ASSIGNMENT
Where the line containing "### Example" appears, end the copy there, keeping that line; start from the first line of the entries, copy exactly, and omit pictures.

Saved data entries
........

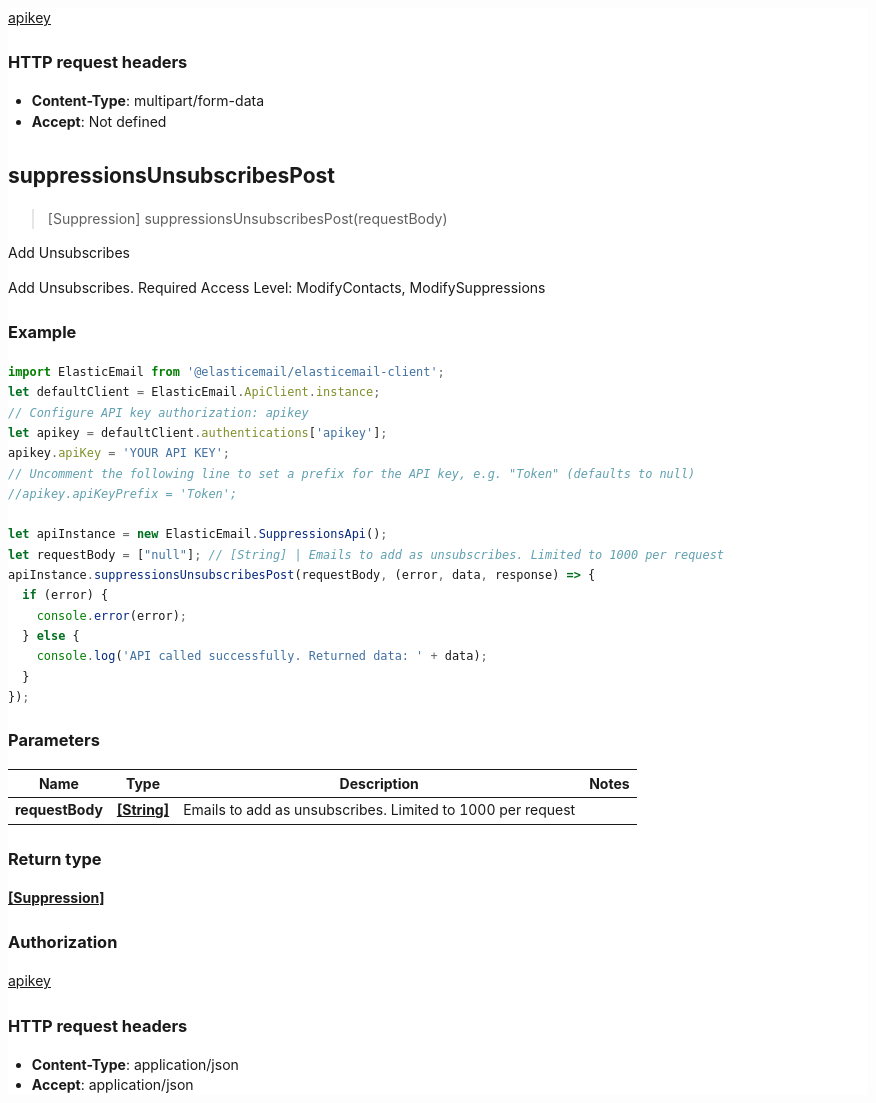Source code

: [apikey](../README.md#apikey)

### HTTP request headers

- **Content-Type**: multipart/form-data
- **Accept**: Not defined


## suppressionsUnsubscribesPost

> [Suppression] suppressionsUnsubscribesPost(requestBody)

Add Unsubscribes

Add Unsubscribes. Required Access Level: ModifyContacts, ModifySuppressions

### Example

```javascript
import ElasticEmail from '@elasticemail/elasticemail-client';
let defaultClient = ElasticEmail.ApiClient.instance;
// Configure API key authorization: apikey
let apikey = defaultClient.authentications['apikey'];
apikey.apiKey = 'YOUR API KEY';
// Uncomment the following line to set a prefix for the API key, e.g. "Token" (defaults to null)
//apikey.apiKeyPrefix = 'Token';

let apiInstance = new ElasticEmail.SuppressionsApi();
let requestBody = ["null"]; // [String] | Emails to add as unsubscribes. Limited to 1000 per request
apiInstance.suppressionsUnsubscribesPost(requestBody, (error, data, response) => {
  if (error) {
    console.error(error);
  } else {
    console.log('API called successfully. Returned data: ' + data);
  }
});
```

### Parameters


Name | Type | Description  | Notes
------------- | ------------- | ------------- | -------------
 **requestBody** | [**[String]**](String.md)| Emails to add as unsubscribes. Limited to 1000 per request | 

### Return type

[**[Suppression]**](Suppression.md)

### Authorization

[apikey](../README.md#apikey)

### HTTP request headers

- **Content-Type**: application/json
- **Accept**: application/json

........

SOLUTION TO THE EXERCISE
Source code

: [apikey](../README.md#apikey)

### HTTP request headers

- **Content-Type**: multipart/form-data
- **Accept**: Not defined


## suppressionsUnsubscribesPost

> [Suppression] suppressionsUnsubscribesPost(requestBody)

Add Unsubscribes

Add Unsubscribes. Required Access Level: ModifyContacts, ModifySuppressions

### Example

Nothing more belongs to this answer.